Interaction with the Wider System¶
- Terminate backpressure at the request boundary. A web service whose pipeline backpressures into the HTTP handler should return 503 (with
Retry-After) rather than holding the connection — otherwise slow downstream → held connections → client timeouts → retries → more load (a retry storm / metastable failure). - Bound total in-flight, not just per-stage. Several bounded stages still sum to a large total; cap the aggregate admitted work (a semaphore at admission) so the whole pipeline's memory is bounded.
- Coordinate shutdown with the rest of the binary. On
SIGTERM: stop admitting (close the front door), drain the pipeline (close internal channels,wg.Wait()) within the shutdown deadline, then exit. Wire this into your server's graceful-shutdown path. - Backpressure and autoscaling. Queue depth is an excellent autoscaling signal — scale consumers when depth/capacity stays high. Connect the metric to your HPA/scaler.
- Pair with the worker-pool and pipeline patterns. Push-pull is the substrate; those patterns are named compositions of it.
War Stories¶
- The unbounded channel that "fixed" a deadlock. A team replaced a blocking
make(chan T, 100)with a home-grown unbounded queue to stop producers blocking during a traffic spike. It worked in the demo. In production a downstream slowdown let the queue grow to tens of GB and the pod was OOM-killed mid-spike, dropping all in-flight work instead of the controlled slowdown the bounded channel would have given. Fix: restore the bound; add aRejectoverflow policy returning 503. - Backpressure reached the accept loop. A slow database stage backpressured all the way to the HTTP accept loop. Clients timed out at 30s and retried, tripling load — a metastable failure that did not recover until traffic was shed manually. Fix: a bounded admission semaphore that returns 503 immediately when the pipeline is saturated.
- Lost work on shutdown. Workers had
case <-ctx.Done(): returnin their loops; on deploy,cancel()fired and workers exited with thousands of buffered jobs undone. Customers noticed missing results. Fix: drain semantics (close the input,wg.Wait()within the shutdown budget); only abort if the budget is exceeded. - PUSH stalled on a dead worker. A ZeroMQ PUSH socket kept round-robining to a worker whose process had hung but whose TCP connection was still open; a third of messages queued behind it. Fix: heartbeats + drop dead peers; do not assume PUSH/PULL detects a stuck consumer.
Cheat Sheet¶
INTRODUCE for: rate decoupling, parallelism (fan-out), burst absorption, streaming
SKIP for: synchronous req/resp, same-rate stages, broadcast (every consumer sees all)

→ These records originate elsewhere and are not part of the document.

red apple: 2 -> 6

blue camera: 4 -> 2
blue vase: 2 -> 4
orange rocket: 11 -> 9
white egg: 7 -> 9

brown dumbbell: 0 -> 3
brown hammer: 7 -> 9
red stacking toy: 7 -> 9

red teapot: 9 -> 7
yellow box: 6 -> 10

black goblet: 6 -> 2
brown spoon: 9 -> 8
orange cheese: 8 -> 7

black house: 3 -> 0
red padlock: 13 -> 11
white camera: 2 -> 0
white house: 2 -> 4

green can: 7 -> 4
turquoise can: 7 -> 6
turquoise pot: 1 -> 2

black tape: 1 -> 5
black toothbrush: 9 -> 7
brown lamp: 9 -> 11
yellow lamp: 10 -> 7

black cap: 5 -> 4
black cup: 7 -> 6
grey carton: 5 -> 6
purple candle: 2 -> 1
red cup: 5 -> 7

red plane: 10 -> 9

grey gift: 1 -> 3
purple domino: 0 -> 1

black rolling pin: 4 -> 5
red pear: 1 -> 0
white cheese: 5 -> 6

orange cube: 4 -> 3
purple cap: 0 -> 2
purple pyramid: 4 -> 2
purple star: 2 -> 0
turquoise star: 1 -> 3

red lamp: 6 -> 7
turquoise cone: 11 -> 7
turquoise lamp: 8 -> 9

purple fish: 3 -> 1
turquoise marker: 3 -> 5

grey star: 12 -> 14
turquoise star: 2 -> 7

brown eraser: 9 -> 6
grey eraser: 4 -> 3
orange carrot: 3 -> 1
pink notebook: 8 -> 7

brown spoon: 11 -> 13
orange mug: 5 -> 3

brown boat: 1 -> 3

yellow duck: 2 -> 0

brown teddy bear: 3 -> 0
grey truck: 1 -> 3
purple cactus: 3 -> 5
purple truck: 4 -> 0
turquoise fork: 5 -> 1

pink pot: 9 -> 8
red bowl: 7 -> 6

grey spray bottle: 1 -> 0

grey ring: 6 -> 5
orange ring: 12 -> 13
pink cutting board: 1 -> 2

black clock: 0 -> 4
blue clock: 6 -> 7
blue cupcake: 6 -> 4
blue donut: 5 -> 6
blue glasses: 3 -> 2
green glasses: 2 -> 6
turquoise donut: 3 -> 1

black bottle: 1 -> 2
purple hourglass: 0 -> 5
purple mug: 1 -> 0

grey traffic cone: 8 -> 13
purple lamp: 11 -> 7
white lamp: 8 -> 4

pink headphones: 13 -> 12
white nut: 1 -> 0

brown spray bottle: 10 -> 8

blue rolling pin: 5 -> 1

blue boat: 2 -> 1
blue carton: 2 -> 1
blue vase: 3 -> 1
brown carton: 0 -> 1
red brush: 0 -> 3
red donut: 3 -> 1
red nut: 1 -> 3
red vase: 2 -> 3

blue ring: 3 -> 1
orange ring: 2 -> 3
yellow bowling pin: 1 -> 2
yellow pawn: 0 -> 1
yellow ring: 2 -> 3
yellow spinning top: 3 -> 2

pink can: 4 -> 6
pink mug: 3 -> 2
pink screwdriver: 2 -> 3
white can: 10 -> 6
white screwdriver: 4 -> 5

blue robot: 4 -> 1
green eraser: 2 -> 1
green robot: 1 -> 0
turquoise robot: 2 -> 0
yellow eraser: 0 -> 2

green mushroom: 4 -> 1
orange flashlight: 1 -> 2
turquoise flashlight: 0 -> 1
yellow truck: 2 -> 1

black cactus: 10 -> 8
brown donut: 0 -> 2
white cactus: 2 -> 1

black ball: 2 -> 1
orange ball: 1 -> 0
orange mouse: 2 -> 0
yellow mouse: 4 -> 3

BOUND: every buffer; cap aggregate in-flight; explicit overflow policy + metric
TERMINATE: backpressure at a request reject (503), never the accept loop
DISTRIBUTED: ZeroMQ PUSH/PULL (fair queue, HWM, no durability),
NATS queue groups (+ JetStream for acks/redelivery),
brokers (prefetch=buffer, ack=durably-done, DLQ=poison)
OPERATE: queue_depth, blocked_seconds, dropped_total (alert), process_latency
SHUTDOWN: stop admitting -> drain (close + wg.Wait within budget) -> exit
Summary¶
At the professional level, push-pull is a continuum from the in-process channel to the cross-service broker, unified by the same five concerns: bound the buffer, distribute via fan-out, exert backpressure, decide the ack/loss policy, and choreograph shutdown. Introduce a channel for rate decoupling or parallelism, not decoration; bound every queue and convert overload into a visible, caller-facing reject (503) so backpressure never reaches the accept loop and triggers a retry storm. The distributed analogues — ZeroMQ PUSH/PULL (fair queuing, high-water-mark backpressure, no durability), NATS queue groups (load-balanced delivery, JetStream for acks and redelivery), and broker work queues (prefetch as the buffer, acks as durably-done, dead-letter queues for poison messages) — are the same pattern with durability and scale added. Operate it on queue depth, blocked time, and drop counts; shut it down by closing the front door, draining within budget, then exiting.